Culture,  Living Abroad

Traditions: Catalan Christmas

We have already briefly introduced Catalan politics, but this article focuses on Catalan Christmas Traditions. (Logan this is for you when we were talking about holiday traditions that seem weird in other countries—for example, when people in Italy party with their friends on the evening of the 24th of December after a family dinner—and we talked about when Claudia was living in Tarragona and had a true Catalan Christmas experience.) We don’t claim to know everything there is to know about Christmas time in Catalunya but we thought it would be nice to share these two traditions that surprised us.


1.) The Tió de Nadal

“caga tió,
caga torró,
avellanes i mató,
si no cagues bé
et daré un cop de bastó.
caga tió!”
— The song sung to ask the log to poop


This Catalan tradition consists of a log painted with a smiley face on one end and some stick ‘legs’ that is placed in a living area of the home on the 8th of December (the Día de la Inmaculada Concepción—translated to the Day of the Immaculate Conception). The Tió de Nadal, which is a log that is then taken care of for several weeks. He is fed sweets, fruits, and other snacks and is covered in a blanket until Christmas Eve, the day that he is supposed to “deliver his presents.”

This is when a slightly odd tradition gets a little bit weirder. The Tió de Nadal delivers his presents by pooping them out—and kids literally ask him to cagar aka poop. And they don’t just ask him nicely. The family will sing him a song, hit him with a stick, and demand that he deliver the presents that they are owed. Normally these presents are not big or exceptionally special (those are saved for the day of the Three Kings), but this tradition is something that kids look forward to every year.

Note: When Claudia observed this tradition while living with her au pair family, she was so surprised/shocked that she didn’t take any pictures…although she will never forget this interesting Catalan tradition.


The Caganer

When we started to research the Tió de Nadal in order to make sure we were sharing real information with you and not just something that happened in Claudia’s family, we were reminded of another tradition involving pooping in Catalunya—The Pooping Man (Caganer).

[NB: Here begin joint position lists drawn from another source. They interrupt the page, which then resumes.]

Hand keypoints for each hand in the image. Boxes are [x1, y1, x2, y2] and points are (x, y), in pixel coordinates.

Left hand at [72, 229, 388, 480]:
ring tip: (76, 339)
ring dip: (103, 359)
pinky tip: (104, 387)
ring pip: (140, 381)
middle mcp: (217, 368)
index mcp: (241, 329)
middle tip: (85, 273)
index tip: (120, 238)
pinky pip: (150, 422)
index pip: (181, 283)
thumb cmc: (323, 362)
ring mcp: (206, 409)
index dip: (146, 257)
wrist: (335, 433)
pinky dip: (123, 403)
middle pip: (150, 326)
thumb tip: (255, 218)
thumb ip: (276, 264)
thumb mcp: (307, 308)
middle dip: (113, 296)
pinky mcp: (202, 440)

In Calalunya, like in the rest of Spain, it is common for families, business, etc. to have Belenes, which are nativity scenes depicting Jesus’ birth. The difference in this region is that they tend to have one man in every nativity who is pooping.

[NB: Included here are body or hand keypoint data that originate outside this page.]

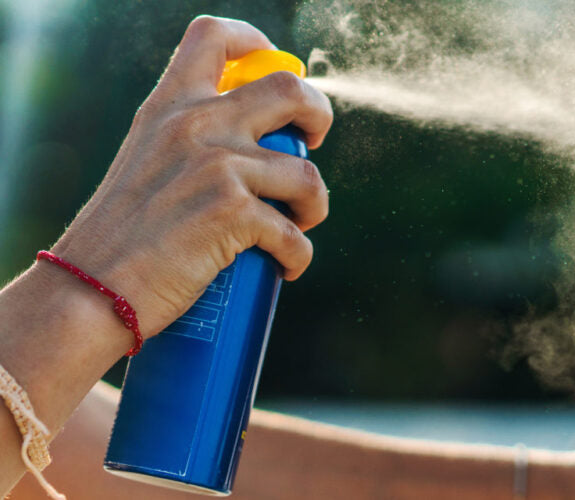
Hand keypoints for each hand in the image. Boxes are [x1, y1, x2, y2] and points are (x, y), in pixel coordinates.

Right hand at [48, 16, 332, 336]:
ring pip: (308, 174)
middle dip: (319, 115)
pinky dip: (299, 256)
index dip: (255, 43)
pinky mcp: (233, 212)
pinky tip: (286, 266)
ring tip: (298, 225)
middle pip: (289, 89)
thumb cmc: (120, 238)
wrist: (91, 290)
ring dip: (315, 206)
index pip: (213, 37)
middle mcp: (196, 125)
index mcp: (170, 106)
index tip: (274, 65)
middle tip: (312, 145)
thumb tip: (247, 147)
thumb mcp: (146, 161)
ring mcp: (218, 166)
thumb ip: (188, 142)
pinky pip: (296, 234)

This statue isn’t front and center, and probably isn’t even that big, but it is always there and people get great pleasure in having and finding him in nativities. What does a pooping man have to do with a Nativity scene you might ask (like we did)? The Caganer represents fertility and good harvest in the years to come and is not meant to be disrespectful in any way to the religious ideology.

Note: Claudia’s host family also had a nativity scene and a caganer and they were both proud of the religious meaning implicated and of little bit of fun added by the pooping man.

What is the weirdest (to you) holiday tradition you have experienced?




  • Timothy Barton

    “Tió de Nadal” does not mean Christman Uncle. The Catalan word for uncle is “oncle”, or more informally, “tiet”. The Spanish word for uncle is “tío”, but the Catalan “tió” is unrelated to the Spanish word “tío”.

    • Sincerely, Spain

      Dear Timothy,

      Thank you for pointing out this mistake. We have now updated the article accordingly.